> [WHAT YOU WILL DO] Write out again, exactly as they appear, the lines from the start of the data below through the line with "- beige ceramic tile (524,11,608,130)"; no pictures.
━━━━━ INFORMATION GIVEN ━━━━━
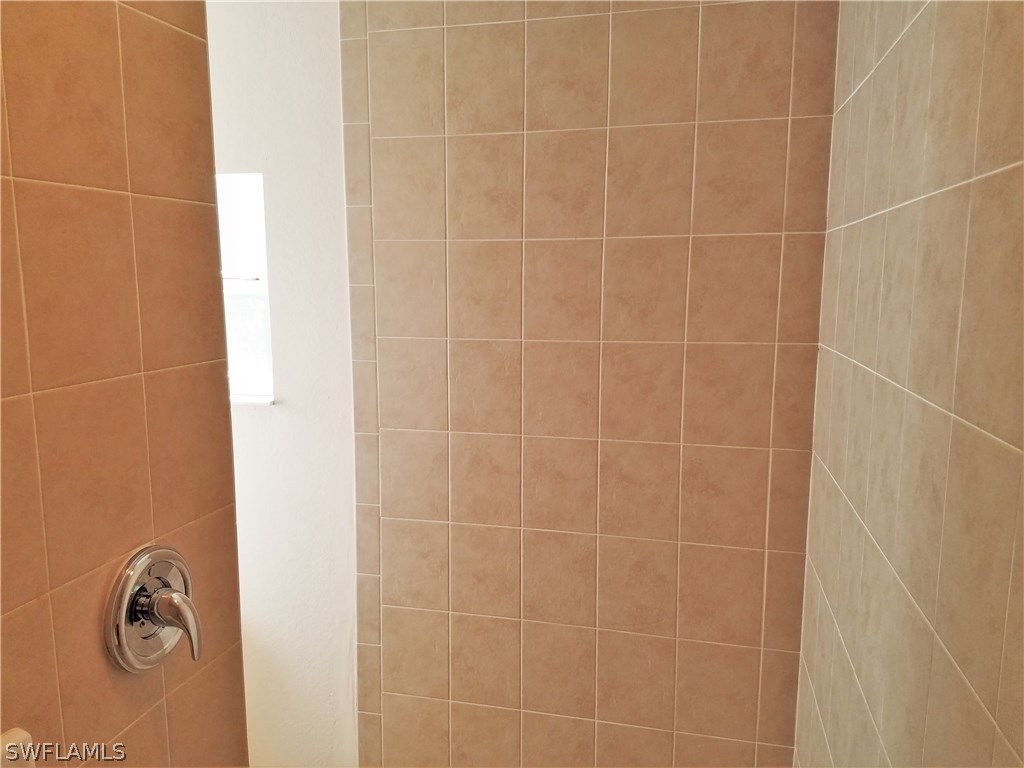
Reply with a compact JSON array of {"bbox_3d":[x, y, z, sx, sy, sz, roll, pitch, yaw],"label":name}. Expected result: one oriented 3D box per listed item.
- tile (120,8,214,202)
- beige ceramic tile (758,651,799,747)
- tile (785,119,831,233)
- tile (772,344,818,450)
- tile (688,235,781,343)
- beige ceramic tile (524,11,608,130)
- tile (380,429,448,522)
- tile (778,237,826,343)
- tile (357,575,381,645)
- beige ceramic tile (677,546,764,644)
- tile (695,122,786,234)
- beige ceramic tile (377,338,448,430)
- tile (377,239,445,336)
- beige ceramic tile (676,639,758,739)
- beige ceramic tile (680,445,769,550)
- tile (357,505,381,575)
[{"bbox_3d":[-0.518,-0.408,1.160,0.010,0.250,0.195,2,8,14],"label":"tile"},{"bbox_3d":[0.669,0.786,1.926,0.093,0.251,0.010,2,8,13],"label":"beige ceramic tile"},{"bbox_3d":[0.669,-0.470,1.737,0.092,0.250,0.010,2,8,14],"label":"tile"},{"bbox_3d":[0.666,0.032,1.810,0.091,0.249,0.010,2,9,14],"label":"tile"},{"bbox_3d":[0.522,-0.221,1.811,0.200,0.250,0.010,2,9,14],"label":"tile"},{"bbox_3d":[0.133,-0.742,1.848,0.201,0.252,0.009,2,8,14],"label":"beige ceramic tile"},{"bbox_3d":[-0.262,0.249,2.089,0.201,0.252,0.009,2,8,14],"label":"tile"},{"bbox_3d":[0.668,-0.218,1.773,0.092,0.250,0.010,2,8,14],"label":"tile"},{"bbox_3d":[-0.401,0.636,2.166,0.072,0.200,0.010,2,8,13],"label":"tile"},{"bbox_3d":[0.525,0.530,1.931,0.201,0.252,0.009,2,8,14],"label":"beige ceramic tile"},{"bbox_3d":[0.526,-0.474,1.773,0.200,0.250,0.010,2,8,14],"label":"tile"},{"bbox_3d":[-0.260,0.002,2.044,0.200,0.250,0.010,2,9,14],"label":"beige ceramic tile"},{"bbox_3d":[-0.262,-0.249,2.010,0.200,0.251,0.010,2,8,13],"label":"tile"},{"bbox_3d":[0.526,0.783,1.967,0.201,0.252,0.009,2,8,14],"label":"beige ceramic tile"},{"bbox_3d":[0.519,0.275,1.879,0.200,0.250,0.010,2,8,14],"label":"beige ceramic tile"},{"bbox_3d":[-0.400,0.437,2.157,0.074,0.201,0.009,2,8,14],"label":"tile"}]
━━━━━
> [EXERCISE RESPONSE]
Reply with a compact JSON array of {"bbox_3d":[x, y, z, sx, sy, sz, roll, pitch, yaw],"label":name}. Expected result: one oriented 3D box per listed item.
- tile (120,8,214,202)
- beige ceramic tile (758,651,799,747)
- tile (785,119,831,233)
- tile (772,344,818,450)
- tile (688,235,781,343)
- beige ceramic tile (524,11,608,130)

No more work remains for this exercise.